Der britische Neuwagenmarkt startete ins Jahr 2026 mit einer jährlichen Verbesserung. Allerdings wurde das Wachstum überwiegend vom PHEV-Markt getragen, da die BEV-Nachfrage stagnierte.

Insgesamt wurden im Januar 144.127 Pkw neu zugelassen. Laut den vom SMMT veröffentlichten Daten war dies eine Verbesserung um 3,4 %. Der Monat ist traditionell ein langsamerer Monat für Neuwagenauslieferungen in Großbritannien, was durch den Anstieg der Gesamtstückzahl von nur 4.782 Modellen unterstrichen wird.

Der Januar markierte den zweiten Monat in Folge mit Verbesserungen, und das Land hofft auf einen besseren Start ins Jahr 2026. Im Januar 2025 begann ein Achterbahnjahr mit einem Rückgang, dem ersten von sechs monatlichen Volumenrückgängen im Zwölfmonatszeitraum.

Sollte sich der Februar als positiv erweisen, wäre dies die erste Periode von drei oder mehr aufeinanderfolgenden Wachstumsmonaten seit August 2022 und Juli 2024. Dies unterstreicht die uneinheitliche Entwicklung des Marktes seit August 2024.


Für das Jahr 2026 ist das SMMT jedoch optimistisch.
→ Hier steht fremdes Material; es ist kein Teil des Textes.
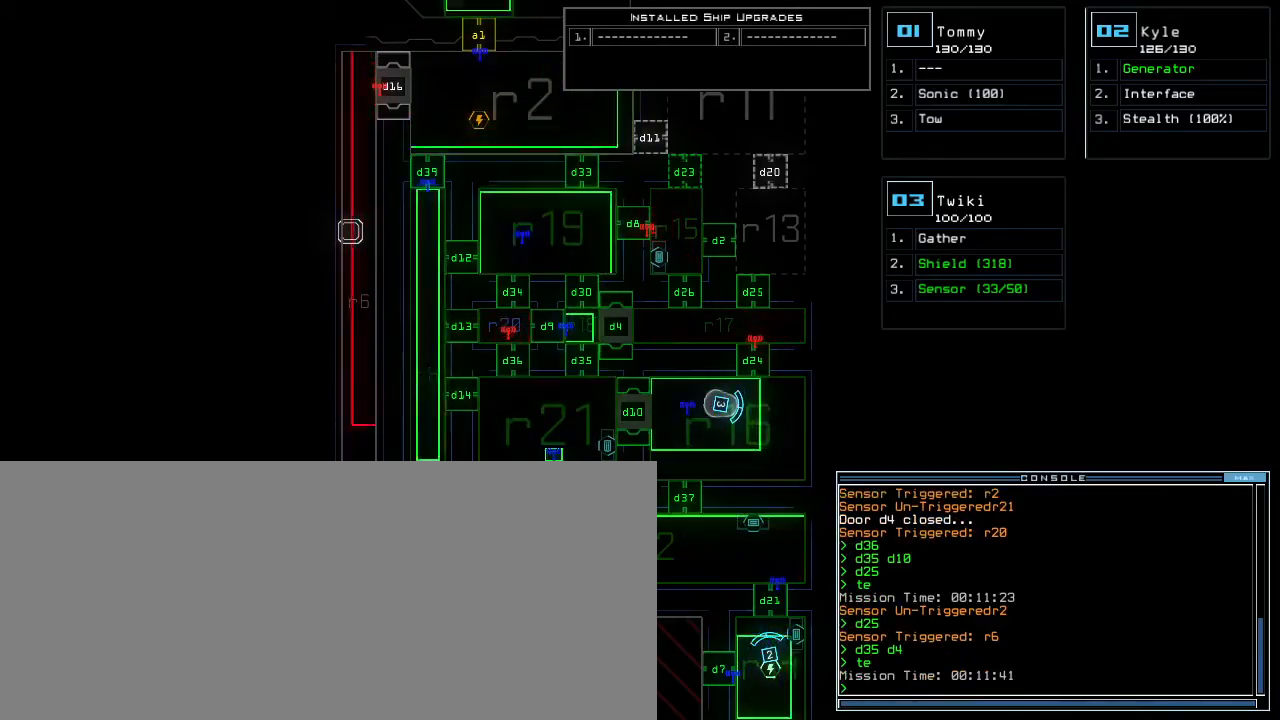
{"keys": ["right", "up"], "events": [[17, "3", "down"], [83, "3", "up"], [83, "space", "down"], [100, "space", "up"], [133, "up", "down"]]}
Die britische Automobilbehörde hat ihre Prognose vom Oktober 2025 revidiert und prognostiziert für das Jahr einen Anstieg der Volumina um 1,4 %. Dies würde die Auslieferung von 2,048 Millionen Einheiten bedeuten.

Einige Antriebsstränge mussten jedoch mit starken Ergebnissen vom Januar 2025 rechnen, was für den Beginn des Jahres 2026 ein herausforderndes Bild ergibt.

Einflüsse auf BEVs

Der britische BEV-Markt geriet letzten Monat ins Stocken, da sich außergewöhnliche Umstände auf die Zahlen auswirkten. Mit 29.654 Anmeldungen stiegen die Volumina lediglich um 0,1 %. Dies bedeutete, dass im Vergleich zum Januar 2025 20 weitere vollelektrische Einheiten auf die Straßen Großbritanniens gebracht wurden.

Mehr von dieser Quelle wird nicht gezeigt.